元国税局職員、さんきゅう倉田です。好きな三権は「司法」です。
今回紹介するのは、東京都有明にある設立5年目の会社です。インターネットで動画配信を行っており、売り上げが逓増し6000万円を超えた頃、税務調査の連絡があったそうです。ここからは、代表取締役の方からの情報を基に解説いたします。
調査は、事務所が狭いことを理由に、税理士事務所で行われました。調査の予約を受ける際、税理士の先生が税理士事務所で行いたい旨を伝えれば、担当の調査官はほとんどの場合受け入れるでしょう。しかし、これは調査官にとってはあまり良いことではありません。従業員に話を聞くことが容易ではなくなりますし、税理士事務所に用意された、調査先にとって都合のいい資料しか見ることができないからです。
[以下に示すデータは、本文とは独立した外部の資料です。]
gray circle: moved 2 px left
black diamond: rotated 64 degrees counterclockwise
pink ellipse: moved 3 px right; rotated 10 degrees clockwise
約束の時間の10時ちょうどに現れたのは、茶色い髪を後ろで束ねた、入庁3年目の女性でした。調査部門では2年目になります。最初の1時間は会社の概要を話し、用意した帳簿資料をちらちらと見ていました。
調査官は、ウェブの知識がまったくなく、飛び抜けて多い広告宣伝費について、執拗に聞き取りを行っていました。毎月、Yahoo!に対してリスティング広告(検索エンジンの検索結果に表示される広告)の支払いがあり、それが理解できなかったようです。事前の準備調査で、売り上げの3割を占める広告宣伝費に目をつけ、統括官に「多すぎる。架空経費かもしれない。徹底的に調べてこい」などと言われたのかもしれません。何か見つかるまで、あきらめずに探していました。
結局、広告宣伝費から否認事項は見つからず、午後からはその次に過大だった旅費交通費などを中心に見ていました。一般的に否認されやすい接待交際費については、全体から見ると少なかったこともあり、少し領収証を確認しただけでした。税理士の先生の指導で、飲食や贈答に関するすべての領収証に、相手の氏名や自社との関係を裏書きしていました。このように丁寧に管理していると、個人的なつけこみや架空の交際費の計上を疑う可能性が低くなります。やはり、不正を行う人というのは無計画、あるいはずぼらだったりするので、交際費程度で用意周到に裏書きをして不正を行うということは想定しにくいのです。
多くの納税者は、嘘をつくことにストレスを感じます。架空経費のために領収証を用意するだけではなく、さらに裏書きで偽装するという2段階の嘘には抵抗があるはずです。調査官もそう判断して、早々に交際費に見切りをつけ、他の項目を調べたのだと思います。